Côté narration, il n'y a pas grand-chose à redire, c'est fluide et bien écrit. Par contre, en dehors des dialogues, le style, résolument moderne, nuit parfois à l'immersion et l'on finit par oublier avoir affaire à un récit historique.

Enfin, il reste beaucoup trop de coquilles pour un texte aussi court et censé avoir été relu et corrigé par pas moins de trois personnes !

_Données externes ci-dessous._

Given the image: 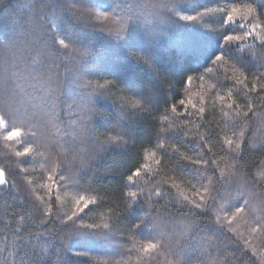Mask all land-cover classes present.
Segmentation results:
<instances>
[{
	"label": "trees",
	"instance_id": "obj_1",
	"mask_svg": "<svg viewBox=\"0 0 264 264\" xmlns=\"http://www.w3.org/2000/svg\"><path fill=\"white\" fill-rule=\"evenodd\" d=\"M260 2L264 0H79L73 6L71 0H0V111L6 107L3 81L10 75L5 68H11L14 63L23 67L36 56L35 50L25 57L19 56L16 49L24 47L25 40L35 49L44 42L51 45L53 36L59 33L56 40L65 39L68 46L55 45L60 49L56 62L61 65L57 127L52 126L46 110L31 99L35 94L23 80L11 82L15 93L11 106L27 107L37 117V136L43 128L47 133L44 147L40 149L43 155L31 157L34 161L31 164L18 165L23 159L15 156L16 151L22 150L20 144L16 139L6 141V133L0 129V167L6 169L5 178L12 185L10 193L0 196V264H31L24 252L33 246L47 259L43 249L47 247L51 251L47 233L52 226H44L45 215L58 217L56 230L62 240L61 255L66 264H185V261L187 264H205L206 261L208 264H264V231L251 230L256 226V218L264 217V181L255 186L244 179L238 182V186L246 188L255 216L246 211L229 224L224 219L228 201L217 198L215 204L210 205V215L200 228L209 230L211 226L207 219L219 215L224 231L217 230L209 240L204 232L194 231V221L182 214L181 194L191 198L194 190L188 185L189 176L176 168L182 163L180 154L194 156L191 145L198 142L209 127H218L221 139L224 136L232 138L233 131L243 130L246 143L241 145L242 148L252 144L259 147L264 143V93L260 92L264 87V76L256 79L255 67L242 68L231 57L215 64L207 63L206 57L213 49H209L204 57L185 51L194 34L201 37L202 47H207L209 42L214 45L216 34L226 27L220 23L221 18L226 17L227 10L235 4L240 14L235 17L230 31L242 37L234 41L235 50L246 63L264 62V42L255 34L244 37L252 23L261 26L257 31L264 36V9L256 7ZM162 4L169 6L161 7ZM93 5L109 11V16L82 15L84 8ZM101 5L120 7L113 12ZM249 7L256 10L248 13ZM205 8L211 11L205 12ZM125 13L132 19L123 20L121 17ZM184 15L197 18L184 21L181 19ZM241 25L245 27L241 29ZM125 45L135 55H130ZM259 71L264 73V68ZM186 75L192 77L190 82H183ZM86 82H90L88 87H85ZM253 83H256L257 91L249 97L253 106L249 111L240 93L245 91V84L251 89ZM98 86H103L106 92L92 95V90ZM229 89L232 90L231 97L227 95ZM139 93L154 97L158 108L151 116H143L134 109L135 102L141 100ZM219 96L224 100L218 99ZM180 99H191L197 109L205 107L203 119L191 105H187L185 111L178 103ZM122 100L128 101L123 112ZM172 104L177 105L175 112L171 110ZM133 111H136L135 115L126 114ZM237 112H240L239 116ZM121 121L132 129L124 139L131 137L130 143L134 141L135 146L122 150L109 145V151H100L93 137L99 136L104 141L101 133L115 136L110 129ZM16 126L23 127L19 122ZM164 129L173 132L174 138L162 136L157 140L154 134ZM65 132L70 133L67 142ZM165 140L168 152H172L173 145L179 149L177 159L170 162L163 157L164 150L156 147ZM206 143L216 154L219 167L227 174L232 162L228 146L224 145L221 150L220 142L214 137ZM152 151H156V159H165L166 163L157 166L153 160L146 161L145 154ZM246 156L253 176L264 171V151L247 152ZM146 162L152 172L145 174L142 170L136 181L145 194L154 193L157 188L170 189L169 195H152V201H158L157 204L148 202L145 205L152 210L157 230L163 234V239L157 237L151 241L159 246L149 253L142 251L149 240L133 232L131 225L136 221L126 217V193L137 189L121 187L122 182H126L122 177L129 174V169ZM60 165H65L68 171H60ZM25 168L27 172L23 171ZM50 171L59 175L55 177L58 184L49 193L41 185L51 183L47 180ZM203 175L212 177L213 173L208 171ZM60 176H70V183L78 180L80 186H65L59 183ZM88 177H93L92 188L95 190H88ZM191 182L199 187L195 180ZM173 183L178 187H172ZM203 183L207 184L208 180ZM81 195L97 198L96 203L82 213L76 205V199ZM41 196L43 200L37 199ZM33 202L39 207L34 208ZM8 204L15 207L9 208ZM49 204L51 210L46 212ZM73 211L83 219L68 220ZM137 214H143V210L138 209ZM91 225L95 228L88 227ZM17 234L23 237V242L17 239ZM202 237L201 247L198 242ZM197 257L202 259L197 260Z\"/></svg>",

Toutes ces petites choses, mises bout à bout, eh bien... malheureusement, ça fait beaucoup. L'histoire aurait sans doute gagné à être plus développée, les personnages approfondis, certaines incohérences lissées... mais en l'état, si l'autrice ne mentionnait pas dans sa postface avoir longuement travaillé ce texte, on croirait presque avoir affaire à une première version.

J'aurais aimé accrocher davantage, vraiment, et c'est sans doute pourquoi il a été si difficile de rédiger cette critique, mais je me dois d'être honnête : Noces d'éternité et moi, ça ne l'a pas fait.